My life came to screeching halt last week when I came down with the throat infection to end all throat infections. Sweating and shivering, I felt like I was swallowing razor blades, even when I wasn’t swallowing.
I went to bed for three days. With no more care in me to give, all I could do was be mothered myself. It was an exquisitely vulnerable place, and one that I don’t remember visiting for a very long time.
Days before I got ill, I met a friend in central London for lunch. Our table was sandwiched between two work meetings; lunching pairs animated by new-business pitch fever as they gesticulated meaningfully, and cartoonishly pretended to listen. One host forgot the pay the bill. She returned, glassy eyed, as if waking from a dream.
Since we’ve been freed from the shackles of Covid lockdowns, it feels like we’ve been stampeding to make up for lost time. All that enforced slow has transmuted into frenzy, and I’m not sure it’s doing us any favours. I’m not the only one getting ill. We’d do well to take better care of ourselves and those around us.
Writer Jia Tolentino’s luminous piece for the New Yorker, ‘Can motherhood be a mode of rebellion?’ ascribes an enormous value to this seemingly simple act, although she opens with this quote from the late anthropologist and activist David Graeber: ‘In our society, there seems a general rule that, the more obviously one’s work benefits other people, the less one is likely to be paid for it.’ Which is why it’s not so simple.
In her piece, Tolentino argues that she can only care for her daughter because she’s being cared for herself, and, ‘how we have to make of ourselves and our situations a soft place for others to land’. Motherhood, then, becomes a mode of rebellion against the capitalist system in its capacity for fostering interdependence, building communities, and raising the value we attribute to this so-called ‘soft’ power.
This care rebellion wouldn’t be hard to incite. It doesn’t take much to hold a door open for the person behind you, give someone a seat on the train, keep donating to the Ukrainian Red Cross, give blood, clean your flat before you rent it, give your old clothes to charity, babysit for a friend, listen to a colleague. Build a momentum that leaves people better than you found them.

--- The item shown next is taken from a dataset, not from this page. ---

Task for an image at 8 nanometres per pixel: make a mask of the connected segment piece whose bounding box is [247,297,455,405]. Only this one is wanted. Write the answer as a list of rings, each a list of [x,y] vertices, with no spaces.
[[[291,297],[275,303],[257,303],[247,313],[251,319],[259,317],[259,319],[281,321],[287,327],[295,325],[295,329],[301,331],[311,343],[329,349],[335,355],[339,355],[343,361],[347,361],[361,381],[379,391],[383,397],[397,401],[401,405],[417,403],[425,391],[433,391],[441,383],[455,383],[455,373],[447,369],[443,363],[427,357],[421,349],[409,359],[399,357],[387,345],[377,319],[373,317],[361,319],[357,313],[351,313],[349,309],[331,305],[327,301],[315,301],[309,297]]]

Being nice would also be sticking two fingers up to our current government here in the UK, where Machiavellian behaviour is celebrated, and they conduct themselves like a historical re-enactment society (Brexit) rather than attend to issues, like the cost of living crisis, that’s causing the populace real pain.
Is the trouble that no one’s being nice to them? Psychologist, physician and author Gabor Maté discusses just this with Russell Brand in the fascinating podcast ‘Damaged leaders rule the world’. The impact of childhood trauma is real. And, says Maté, trauma keeps the economy going. A useful perspective to maintain when the machine is grinding hard.
I’m out of bed now, the lone swordsman in my throat gently losing interest. I’m just about ready to mother again, but only because I’ve been so beautifully mothered myself.